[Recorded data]
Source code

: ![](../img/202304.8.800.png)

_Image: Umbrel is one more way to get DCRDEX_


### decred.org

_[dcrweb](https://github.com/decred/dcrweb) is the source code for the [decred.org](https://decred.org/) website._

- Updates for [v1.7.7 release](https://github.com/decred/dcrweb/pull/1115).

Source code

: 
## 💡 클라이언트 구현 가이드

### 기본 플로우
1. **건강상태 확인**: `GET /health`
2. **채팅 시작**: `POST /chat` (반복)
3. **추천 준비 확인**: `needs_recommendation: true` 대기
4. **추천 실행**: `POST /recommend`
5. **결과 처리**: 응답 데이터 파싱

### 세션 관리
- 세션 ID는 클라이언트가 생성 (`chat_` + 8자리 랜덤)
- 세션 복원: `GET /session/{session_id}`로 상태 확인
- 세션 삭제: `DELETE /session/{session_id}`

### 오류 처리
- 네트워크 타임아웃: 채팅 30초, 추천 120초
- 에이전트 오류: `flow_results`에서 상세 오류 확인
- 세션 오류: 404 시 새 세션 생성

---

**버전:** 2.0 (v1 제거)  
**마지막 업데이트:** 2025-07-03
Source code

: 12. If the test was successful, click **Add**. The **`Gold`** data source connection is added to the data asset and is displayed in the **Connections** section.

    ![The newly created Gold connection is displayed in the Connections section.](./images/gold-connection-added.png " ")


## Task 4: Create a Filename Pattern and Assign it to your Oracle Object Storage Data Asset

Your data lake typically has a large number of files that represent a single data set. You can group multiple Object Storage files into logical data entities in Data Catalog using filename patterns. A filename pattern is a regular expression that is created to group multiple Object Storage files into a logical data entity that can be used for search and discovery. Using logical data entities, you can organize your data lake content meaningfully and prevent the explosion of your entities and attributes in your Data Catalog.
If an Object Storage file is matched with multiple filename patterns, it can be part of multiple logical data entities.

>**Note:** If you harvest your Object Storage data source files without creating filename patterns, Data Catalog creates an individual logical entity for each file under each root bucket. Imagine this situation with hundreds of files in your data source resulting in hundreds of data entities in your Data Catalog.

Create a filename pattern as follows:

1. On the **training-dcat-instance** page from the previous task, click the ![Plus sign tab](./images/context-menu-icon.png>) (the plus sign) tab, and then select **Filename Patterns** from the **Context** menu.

* Task requirements
Return, from the data above, each line in which the string "POST" appears.

* Final answer
2. **채팅 시작**: `POST /chat` (반복)
4. **추천 실행**: `POST /recommend`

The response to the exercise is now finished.